C’est désormais chose faite. Le 26 juin dernier, je me suis rendue –avec mes collègues Patricia ADAM et Jean-Luc BLEUNVEN – à la Maison d’Arrêt de Brest. Deux journalistes ont alors pu entrer et découvrir l’intérieur de cet établissement pénitentiaire.
La Maison d’Arrêt de Brest prend en charge 7 détenus mineurs (dont deux passaient leur épreuve du brevet lors de notre venue), 14 femmes et 275 hommes (pour 202 places concernant ces derniers). Le taux de surpopulation n’est plus celui qu’il a été. Le directeur d’établissement, Richard MENAGER, a fait remarquer que « depuis 18 mois, on n’a plus de matelas au sol. Il y a encore quelque temps on n’en avait encore dix ».
L’enjeu de la prison reste la réinsertion. La Garde des Sceaux et Ministre de la Justice, Madame Christiane TAUBIRA, a ainsi proposé une réforme pénale en ce sens : favoriser la réinsertion des personnes condamnées en permettant à certaines d’entre elles de ne pas être enfermées tout en étant soumises à des obligations et à un suivi renforcé de la part des conseillers de probation.

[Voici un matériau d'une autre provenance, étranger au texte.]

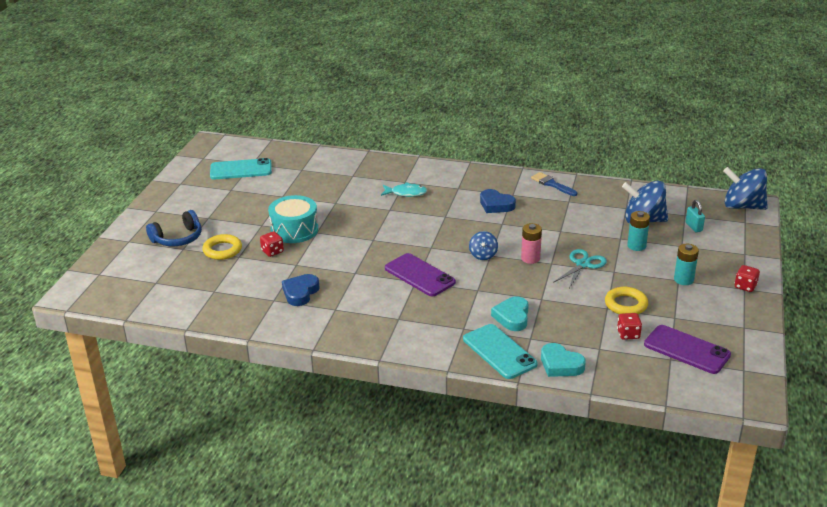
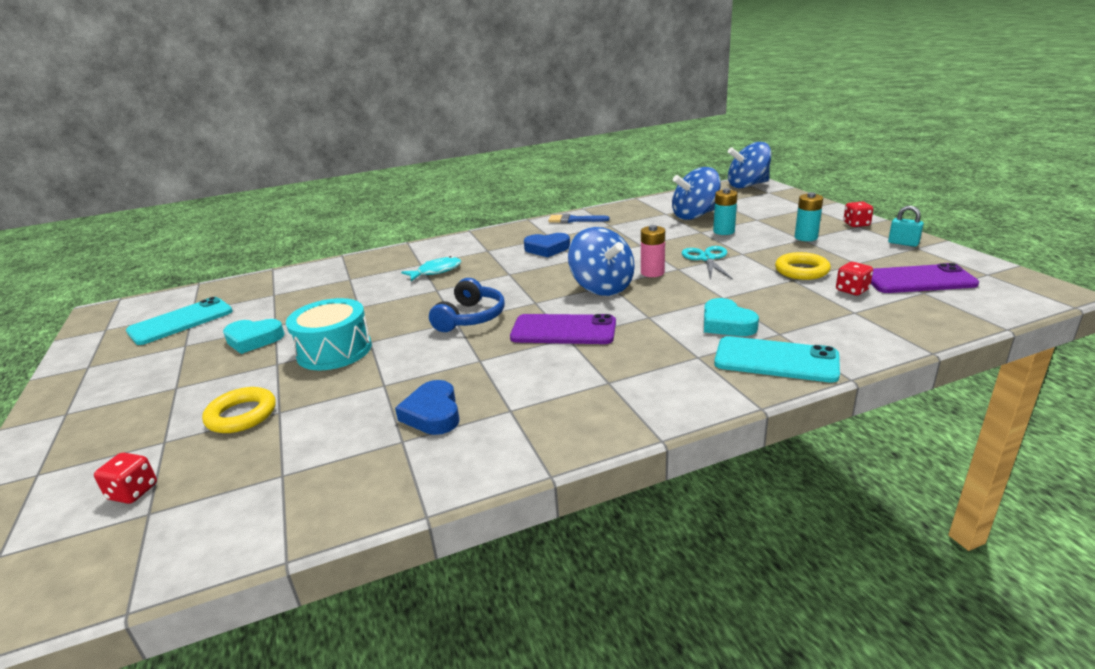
camera: 35 degrees left, 5 degrees down
blue headphones [146,210,202,246] -> blue headphones moved to [429,278,505,332]
red dice [260,231,284,257] -> red dice moved to [94,452,157,504]
blue spinning top [469,231,498,260] -> blue spinning top [568,227,635,296], size x1.89
turquoise heart [541,343,586,377] -> turquoise heart moved to [223,319,285,354]
turquoise padlock [686,200,705,232] -> turquoise padlock moved to [888,206,924,247]

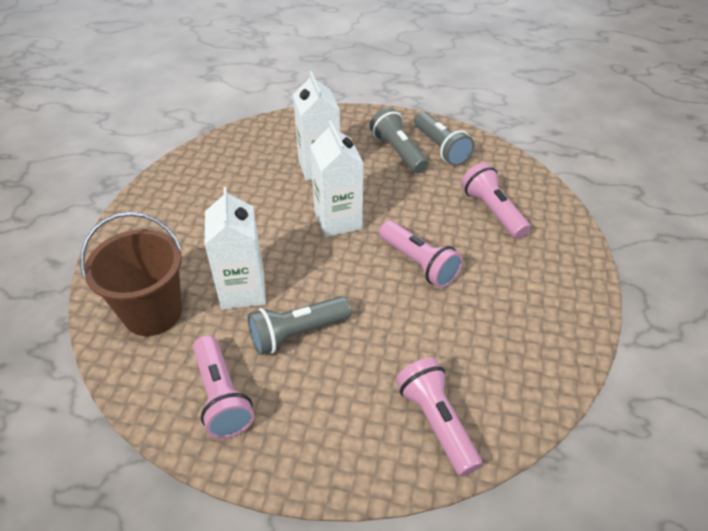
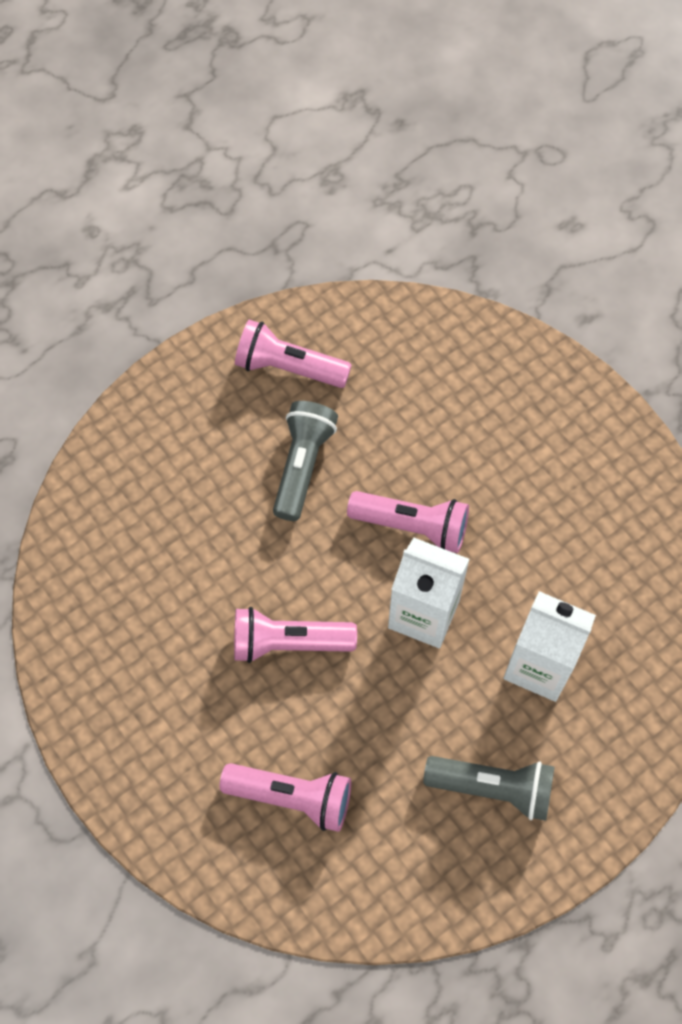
camera: 130 degrees right, 20 degrees up
brown bucket [80,212,182,336] -> none
white carton [205,187,266,310] -> none
pink flashlight [396,357,482,476] -> pink flashlight moved to [347,491,469,553]
grey flashlight [414,112,474,166] -> none

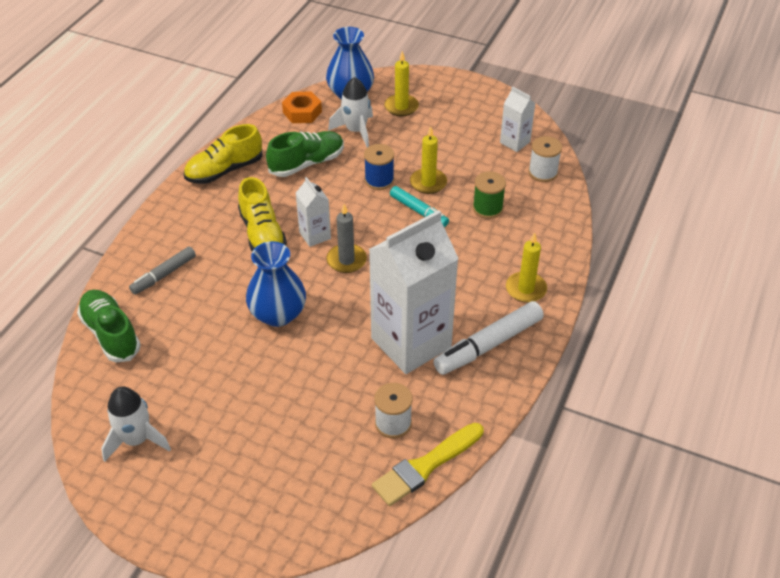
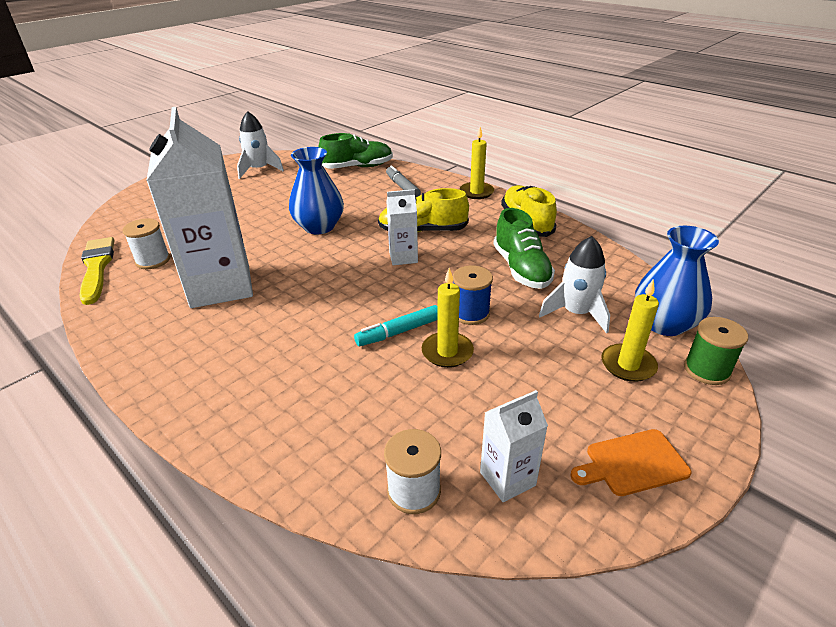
camera: 110 degrees right, 10 degrees down
orange nut [282,91,322,123] -> none
grey candle [327,204,367,273] -> none
white marker [433,301,544,375] -> none
green spool [473,171,506,219] -> green spool moved to [684,317,748,385]
yellow candle [506,232,547,303] -> yellow candle moved to [460,127,494,199]
none -> orange cutting board [570,429,692,496]

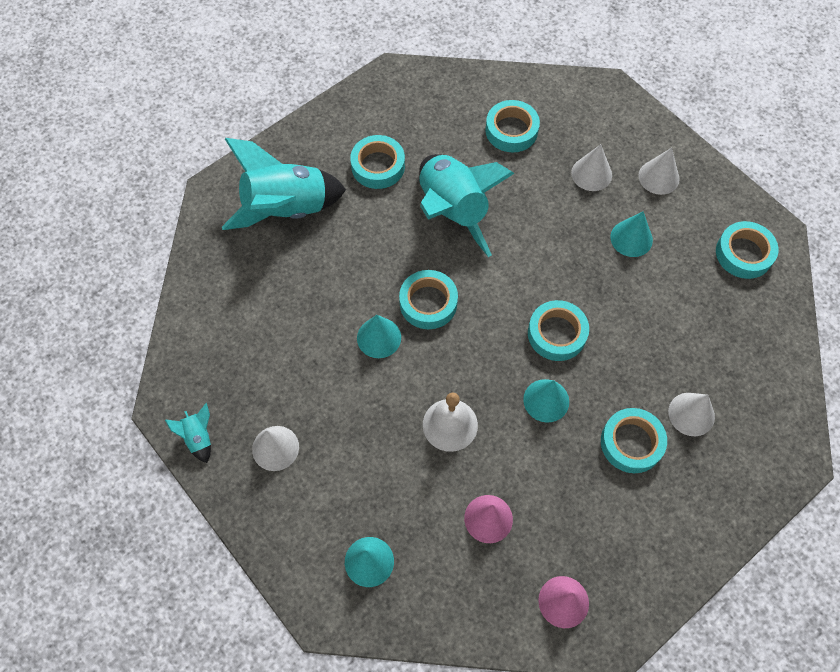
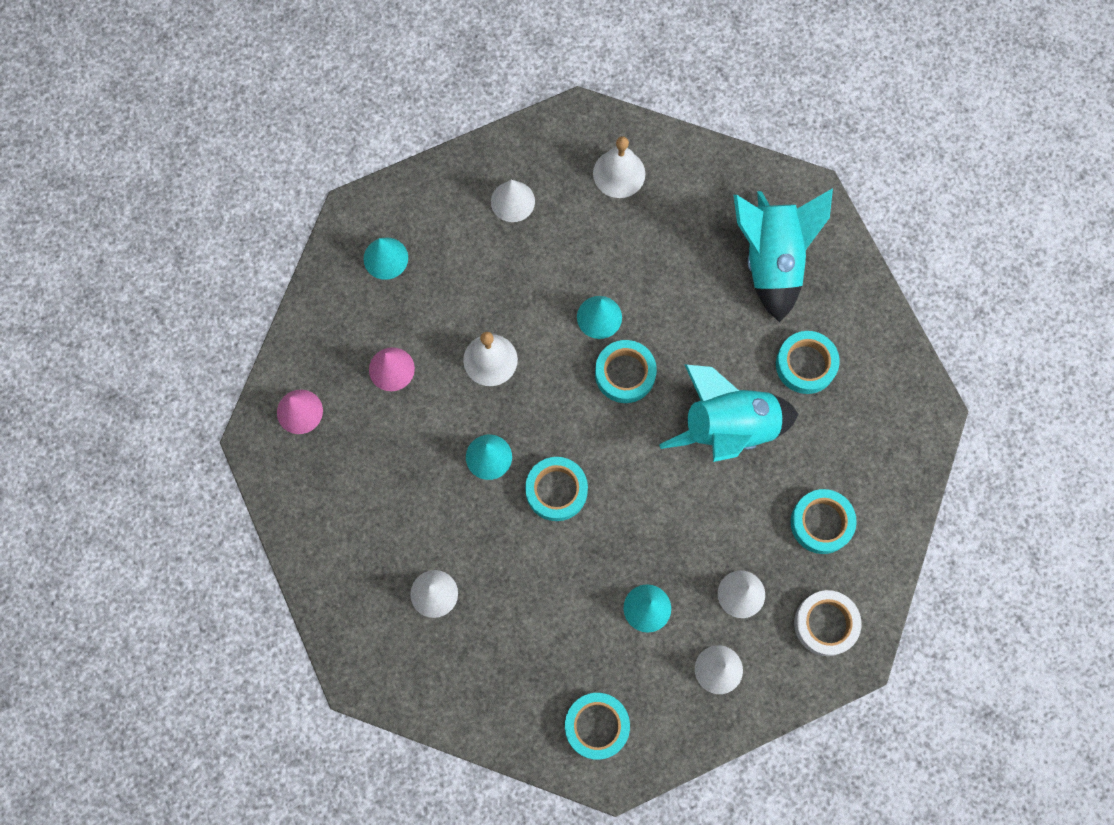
camera: 105 degrees right, 10 degrees up
turquoise rocket [165,403,211,463] -> none
turquoise tape [601,408,667,473] -> none
none -> white bell [593,136,645,198]
none -> white tape [794,590,861,656]

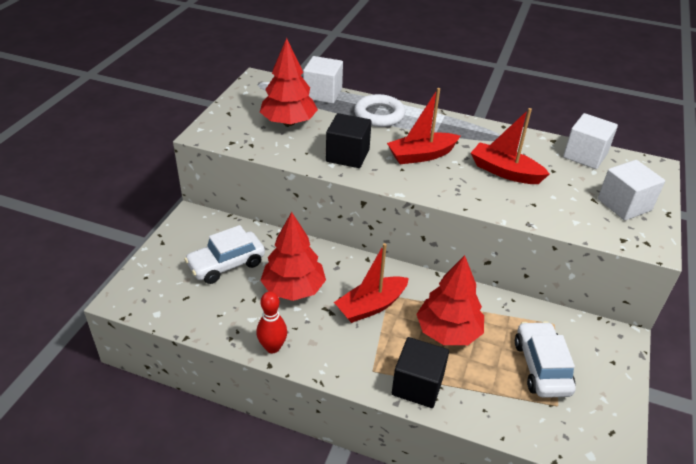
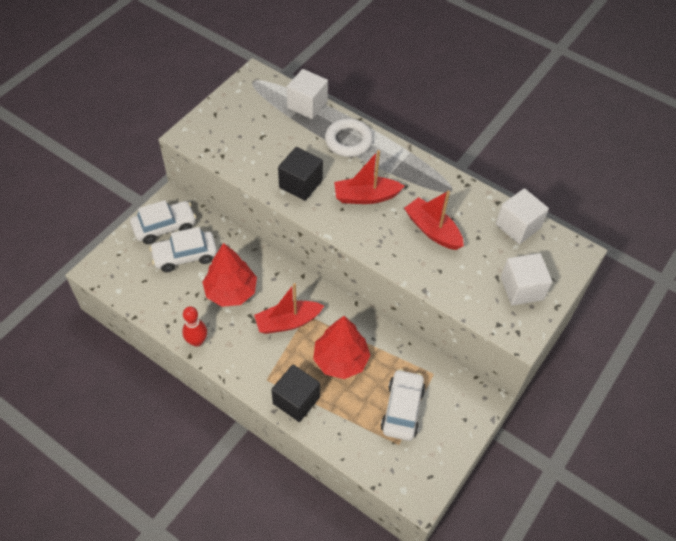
camera: 15 degrees right, 15 degrees up
red tree [260,38,318,126] -> none
none -> white car [130,200,196,244]

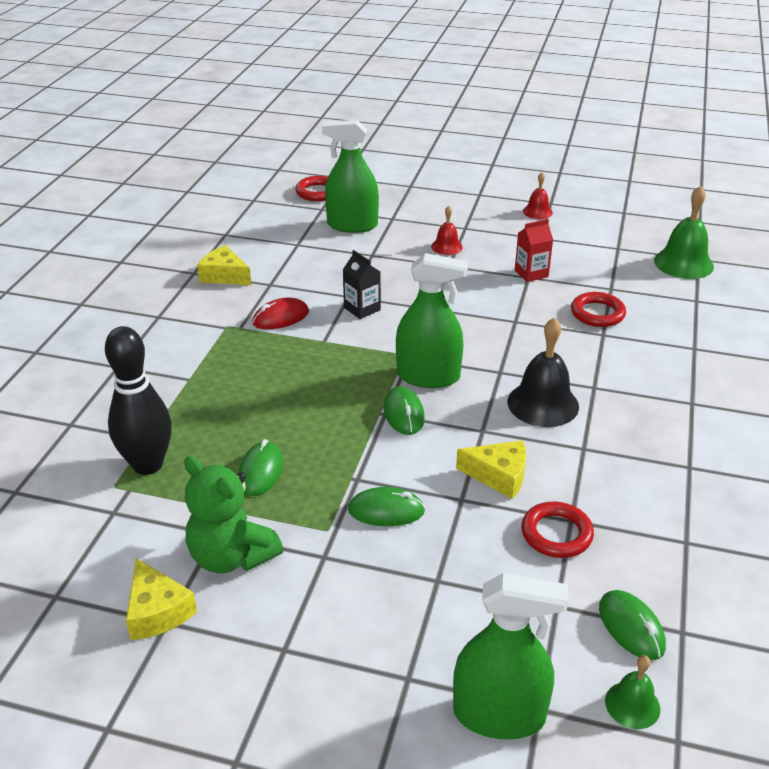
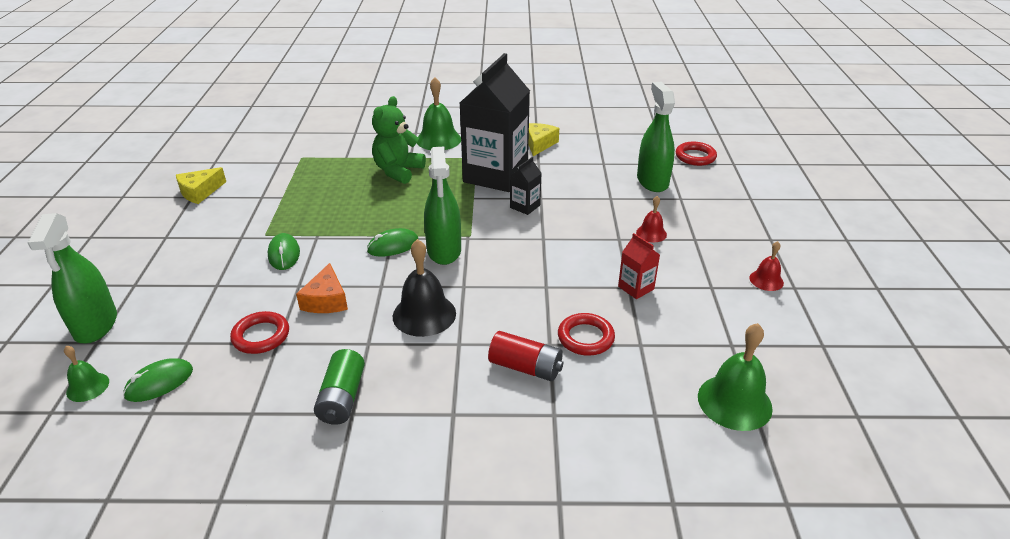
camera: 75 degrees right, 0 degrees up
black bowling pin [105,326,172,475] -> none
green teddy bear [184,456,283,573] -> green teddy bear moved to [372,96,426,184]
green mouse [238,439,283,496] -> none
red mouse [252,298,309,329] -> black carton [460,53,530,192]
yellow cheese [456,441,526,499] -> orange cheese [296,263,348,313]
none -> green battery [314,349,365,425]
none -> green bell [417,77,461,150]
none -> red battery [488,331,563,381]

D’ici à 2017, grâce à cette politique ambitieuse, ce seront 4000 détenus en moins dans les établissements pénitentiaires en France.
A la Maison d’Arrêt de Brest, 91 hommes écroués ne sont pas enfermés mais sous surveillance électronique permettant ainsi de ne pas augmenter la surpopulation tout en favorisant la réinsertion sociale de ces condamnés.
Le Service Pénitentiaire d’Insertion et de Probation, chargé de suivre 2000 personnes dans le Finistère est très satisfait du partenariat associatif existant sur le territoire « qui fait un très bon travail ». Arnaud BERNARD, son directeur, souhaiterait plus de collaboration avec les services sociaux afin d’améliorer la prise en charge des détenus.
Aussi, des travaux sont prévus à l’automne prochain pour un important chantier de 3 ou 4 ans à hauteur de 5,8 millions d’euros : d’importantes rénovations sur la toiture et les terrasses qui souffrent de problèmes d’étanchéité et la création d’une unité sanitaire. Ainsi, ce petit hôpital de 620 m2 évitera les extractions médicales qui nécessitent d’importants moyens humains et permettra un meilleur accès aux soins aux détenus.